Tajemnice Laketop sezon 1 i 2 - recenzja

    "Tajemnice Laketop" i jego dwa sezony to taki ciężki orzech do zgryzienia dla mnie jako recenzenta. Z jednej strony niby istnieje tu chronologia, niby główna bohaterka się zgadza, ale coś wewnątrz mnie upiera się, żebym te sezony traktowała jako osobne dzieła. Nie tylko dlatego, że każdy z nich dotyczy innej sprawy, że zmienia się miejsce, zbiorniki wodne czy cała obsada prócz pani detektyw, ale przede wszystkim dlatego, że na spokojnie można obejrzeć drugi sezon bez znajomości pierwszego.


Sezon 1
O czym to?

    Policjantka Robin Griffin wraca do rodzinnej miejscowości, a konkretnie BARDZO MAŁEJ rodzinnej miejscowości w Nowej Zelandii (jeśli w głowie już załączają się stereotypy o patologicznych wsiokach, to brawo - znacie już tło serialu). Kobieta przyjechała opiekować się umierającą matką, ale gdy okazuje się, że 12-letnia Tui jest w w piątym miesiącu ciąży, zgłasza się do pomocy na lokalnym komisariacie, tłumacząc się tym, że ma odpowiednie kwalifikację do pracy z dziećmi. A kiedy Tui nagle znika, całkowicie rzuca się w wir pracy, aby nie myśleć o swoich problemach i traumach.

Dołączony listing:

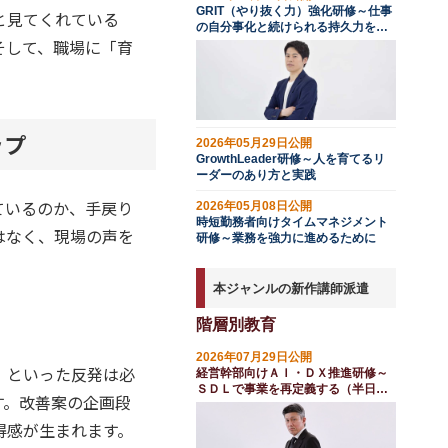
GRIT（やり抜く力）強化研修～仕事
と見てくれている
の自分事化と続けられる持久力を育
そして、職場に「育
む
ップ
2026年05月29日公開
GrowthLeader研修～人を育てるリ
ーダーのあり方と実践
ているのか、手戻り
2026年05月08日公開
時短勤務者向けタイムマネジメント
はなく、現場の声を
研修～業務を強力に進めるために
本ジャンルの新作講師派遣
階層別教育
2026年07月29日公開
」といった反発は必
経営幹部向けＡＩ・ＤＸ推進研修～
ＳＤＬで事業を再定義する（半日
す。改善案の企画段
間）
得感が生まれます。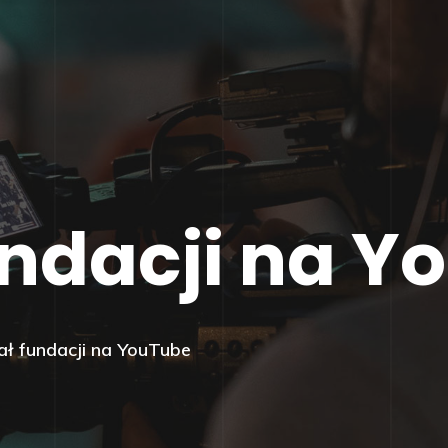
undacji na Y
ał fundacji na YouTube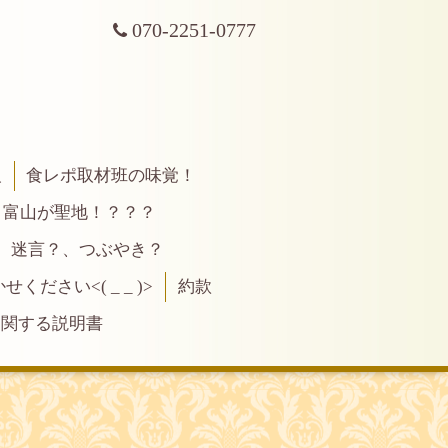
070-2251-0777
報
食レポ取材班の味覚！
富山が聖地！？？？
、迷言？、つぶやき？
ださい<( _ _ )>
約款
に関する説明書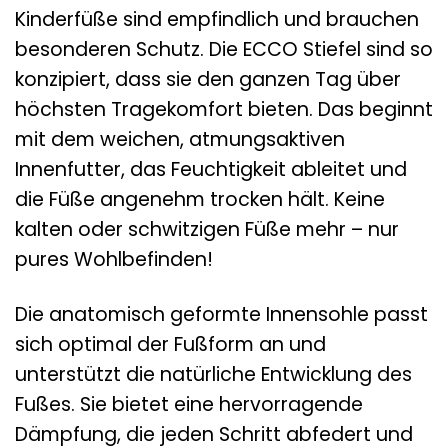
Kinderfüße sind empfindlich und brauchen
besonderen Schutz. Die ECCO Stiefel sind so
konzipiert, dass sie den ganzen Tag über
höchsten Tragekomfort bieten. Das beginnt
mit dem weichen, atmungsaktiven
Innenfutter, das Feuchtigkeit ableitet und
die Füße angenehm trocken hält. Keine
kalten oder schwitzigen Füße mehr – nur
pures Wohlbefinden!
Die anatomisch geformte Innensohle passt
sich optimal der Fußform an und
unterstützt die natürliche Entwicklung des
Fußes. Sie bietet eine hervorragende
Dämpfung, die jeden Schritt abfedert und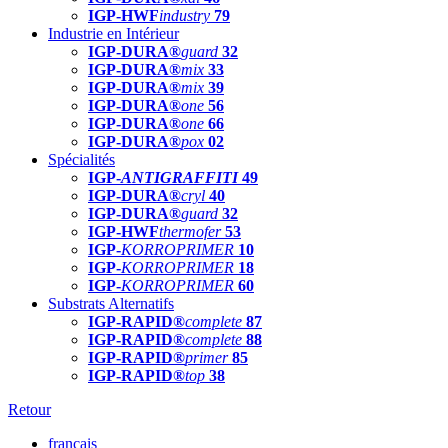
IGP-HWF
industry
79
Industrie en Intérieur
IGP-DURA®
guard
32
IGP-DURA®
mix
33
IGP-DURA®
mix
39
IGP-DURA®
one
56
IGP-DURA®
one
66
IGP-DURA®
pox
02
Spécialités
IGP-
ANTIGRAFFITI
49
IGP-DURA®
cryl
40
IGP-DURA®
guard
32
IGP-HWF
thermofer
53
IGP-
KORROPRIMER
10
IGP-
KORROPRIMER
18
IGP-
KORROPRIMER
60
Substrats Alternatifs
IGP-RAPID®
complete
87
IGP-RAPID®
complete
88
IGP-RAPID®
primer
85
IGP-RAPID®
top
38
Retour
français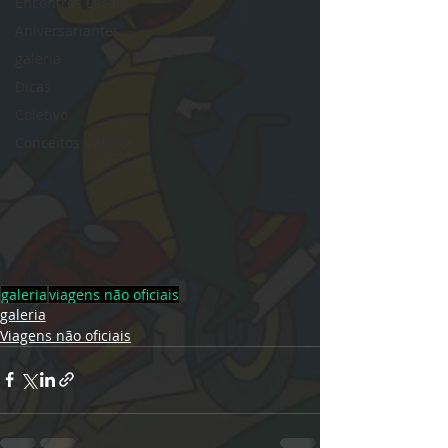
Encontros Locais
Aniversariantes
galeria
Dicas
Coletivo
Conceitos básicos
galeria
viagens não oficiais
galeria
Viagens não oficiais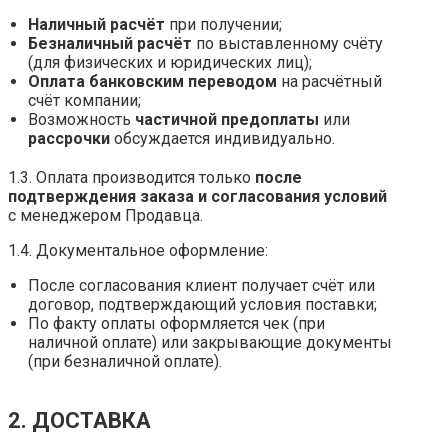
Наличный расчёт
при получении;
Безналичный расчёт
по выставленному счёту
(для физических и юридических лиц);
Оплата банковским переводом
на расчётный
счёт компании;
Возможность
частичной предоплаты
или
рассрочки
обсуждается индивидуально.
1.3. Оплата производится только
после
подтверждения заказа и согласования условий
с менеджером Продавца.
1.4. Документальное оформление:
После согласования клиент получает счёт или
договор, подтверждающий условия поставки;
По факту оплаты оформляется чек (при
наличной оплате) или закрывающие документы
(при безналичной оплате).
2. ДОСТАВКА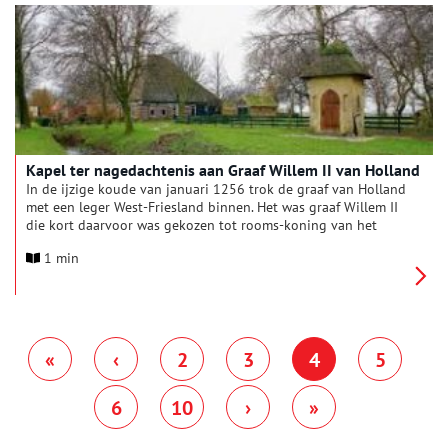
godsdienstoefeningen werden uitgevoerd.
Kapel ter nagedachtenis aan Graaf Willem II van Holland
In de ijzige koude van januari 1256 trok de graaf van Holland
met een leger West-Friesland binnen. Het was graaf Willem II
die kort daarvoor was gekozen tot rooms-koning van het
Duitse Rijk. Voordat hij naar Rome afreisde om door de paus
1 min
tot keizer te worden gekroond, wilde hij het opstandige
gewest West-Friesland definitief bij zijn graafschap inlijven.
«
‹
2
3
4
5
6
10
›
»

Korzystając z informacji:
**A.** Po co według recenzji Robin Griffin przyjechała do rodzinnej miejscowości?
**B.** Zaktualizuj fragment recenzji od „Tajemnice Laketop sezon” do „bez znajomości pierwszego.” włącznie, zamieniając „recenzenta” na „krytyka”.
Listing nie ma żadnego związku z recenzją.

Wyniki ćwiczenia:
**A.** Przyjechała, żeby opiekować się umierającą matką.

**B.**
Tajemnice Laketop sezon 1 i 2 - recenzja

    "Tajemnice Laketop" i jego dwa sezony to taki ciężki orzech do zgryzienia dla mnie jako krytyka. Z jednej strony niby istnieje tu chronologia, niby główna bohaterka się zgadza, ale coś wewnątrz mnie upiera się, żebym te sezony traktowała jako osobne dzieła. Nie tylko dlatego, że każdy z nich dotyczy innej sprawy, że zmienia się miejsce, zbiorniki wodne czy cała obsada prócz pani detektyw, ale przede wszystkim dlatego, że na spokojnie można obejrzeć drugi sezon bez znajomości pierwszego.